Bubble plot showing the data inconsistency scores of all centers in a multicentre trial as a function of center size (number of patients). Centers shown in magenta have data that are highly inconsistent with data from other centers. FDR false discovery rate

Timmermans et al. provide a detailed example of CSM applied to a completed trial, the Stomach Cancer Adjuvant Multi-Institutional Trial (SAMIT) Group Trial, involving 1495 patients across 232 centers in Japan, which was subsequently published [36, 38]. This trial, like many trials in oncology, included many centers with only a couple of patients [36]. Table 2 shows the main findings of CSM in this trial, which led to further checks and data corrections prior to final analysis [38]. This example shows the power of CSM to identify data issues even in small centers, providing a large enough number of patient-related variables are included in the analysis [34]. Table 2 also shows the actions taken, when required, to correct the few data issues that remained in this final dataset. It is noteworthy that some of the statistical findings led to no action if an explanation was found for them (e.g., visits on unusual days of the week), or if, upon further investigation, the findings seemed likely to be due to the play of chance.
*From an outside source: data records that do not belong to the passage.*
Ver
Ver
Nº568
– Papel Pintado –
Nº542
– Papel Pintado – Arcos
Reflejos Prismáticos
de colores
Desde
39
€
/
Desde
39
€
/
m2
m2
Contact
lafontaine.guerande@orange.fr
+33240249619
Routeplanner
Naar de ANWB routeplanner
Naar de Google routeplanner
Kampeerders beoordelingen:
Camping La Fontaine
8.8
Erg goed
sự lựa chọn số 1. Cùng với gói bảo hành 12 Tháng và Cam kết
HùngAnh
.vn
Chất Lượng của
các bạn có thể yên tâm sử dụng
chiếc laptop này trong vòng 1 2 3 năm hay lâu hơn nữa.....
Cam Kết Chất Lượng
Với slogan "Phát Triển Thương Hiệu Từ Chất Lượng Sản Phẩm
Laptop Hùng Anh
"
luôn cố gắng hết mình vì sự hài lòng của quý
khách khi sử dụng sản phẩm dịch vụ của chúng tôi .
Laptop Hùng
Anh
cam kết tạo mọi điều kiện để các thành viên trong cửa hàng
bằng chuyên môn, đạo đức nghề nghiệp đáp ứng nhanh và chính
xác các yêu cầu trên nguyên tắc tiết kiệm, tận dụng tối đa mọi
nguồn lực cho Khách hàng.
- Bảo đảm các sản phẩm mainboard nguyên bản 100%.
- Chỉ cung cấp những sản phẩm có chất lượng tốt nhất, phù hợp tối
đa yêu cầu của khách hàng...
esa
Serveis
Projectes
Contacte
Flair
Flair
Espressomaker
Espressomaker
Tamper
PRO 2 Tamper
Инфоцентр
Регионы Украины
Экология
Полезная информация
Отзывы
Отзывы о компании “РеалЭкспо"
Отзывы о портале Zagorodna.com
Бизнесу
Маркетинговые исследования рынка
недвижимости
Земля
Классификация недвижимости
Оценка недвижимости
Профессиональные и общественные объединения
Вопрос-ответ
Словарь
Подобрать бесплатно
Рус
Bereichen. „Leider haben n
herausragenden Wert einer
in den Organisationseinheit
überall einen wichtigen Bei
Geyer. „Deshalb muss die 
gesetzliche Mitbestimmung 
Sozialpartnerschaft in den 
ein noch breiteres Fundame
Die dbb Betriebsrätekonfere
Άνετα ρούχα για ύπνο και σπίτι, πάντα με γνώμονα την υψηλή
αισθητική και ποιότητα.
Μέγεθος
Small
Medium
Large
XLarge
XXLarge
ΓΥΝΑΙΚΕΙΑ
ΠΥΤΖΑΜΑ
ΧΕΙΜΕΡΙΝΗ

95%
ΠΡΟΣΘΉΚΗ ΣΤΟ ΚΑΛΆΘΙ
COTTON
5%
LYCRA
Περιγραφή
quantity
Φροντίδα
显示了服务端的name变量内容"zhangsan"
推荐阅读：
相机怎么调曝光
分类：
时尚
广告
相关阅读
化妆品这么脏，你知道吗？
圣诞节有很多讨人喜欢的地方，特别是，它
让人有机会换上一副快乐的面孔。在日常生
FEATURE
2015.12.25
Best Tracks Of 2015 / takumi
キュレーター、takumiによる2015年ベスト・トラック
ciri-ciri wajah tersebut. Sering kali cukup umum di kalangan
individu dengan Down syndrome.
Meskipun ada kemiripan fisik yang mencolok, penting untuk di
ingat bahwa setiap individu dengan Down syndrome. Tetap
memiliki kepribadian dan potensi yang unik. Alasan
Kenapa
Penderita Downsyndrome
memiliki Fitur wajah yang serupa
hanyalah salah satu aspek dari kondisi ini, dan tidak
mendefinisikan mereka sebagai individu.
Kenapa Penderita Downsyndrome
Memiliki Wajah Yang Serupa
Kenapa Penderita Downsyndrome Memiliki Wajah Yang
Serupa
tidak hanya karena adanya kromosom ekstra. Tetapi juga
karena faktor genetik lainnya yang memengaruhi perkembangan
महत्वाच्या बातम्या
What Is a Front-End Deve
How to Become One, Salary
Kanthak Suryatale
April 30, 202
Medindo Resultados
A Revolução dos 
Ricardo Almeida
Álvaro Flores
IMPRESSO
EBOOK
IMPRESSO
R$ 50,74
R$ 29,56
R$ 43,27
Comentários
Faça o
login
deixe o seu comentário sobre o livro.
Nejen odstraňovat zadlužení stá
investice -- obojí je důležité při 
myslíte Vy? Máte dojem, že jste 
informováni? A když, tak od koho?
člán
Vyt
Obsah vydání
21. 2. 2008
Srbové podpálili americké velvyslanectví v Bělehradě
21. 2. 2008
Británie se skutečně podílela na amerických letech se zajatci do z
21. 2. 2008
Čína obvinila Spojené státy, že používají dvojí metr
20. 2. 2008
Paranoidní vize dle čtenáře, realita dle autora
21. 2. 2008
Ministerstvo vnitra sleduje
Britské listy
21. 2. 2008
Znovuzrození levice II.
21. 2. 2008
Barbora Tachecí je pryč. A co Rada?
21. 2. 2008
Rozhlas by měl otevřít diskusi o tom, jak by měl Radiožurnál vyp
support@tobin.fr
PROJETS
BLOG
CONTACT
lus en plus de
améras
Table 2 Summary of findings in SAMIT trial [36, 38]

CSM findings

Experience from actual trials [29, 31, 32, 36, 39] as well as extensive simulation studies [35] have shown that a statistical data quality assessment based on the principles outlined above is quite effective at detecting data errors. Experience from actual trials suggests that data errors can be broadly classified as:

  1. 1.

    fraud, such as fabricating patient records or even fabricating entire patients [34, 39, 40]

  2. 2.

    data tampering, such as filling in missing data, or propagating data from one visit to the next [31]

  3. 3.

    sloppiness, such as not reporting some adverse events, making transcription errors, etc. [33]

  4. 4.

    miscalibration or other problems with automated equipment [32]

Whilst some of these data errors are worse than others, in so far as they may have a more profound impact on the results of the trial, all of them can potentially be detected using CSM, at a far lower cost and with much higher efficiency than through labor-intensive methods such as source data verification and other on-site data reviews. Investigator-led trials generate more than half of all randomized evidence on new treatments, and it seems essential that this evidence be submitted to statistical quality checks before going to print and influencing clinical practice.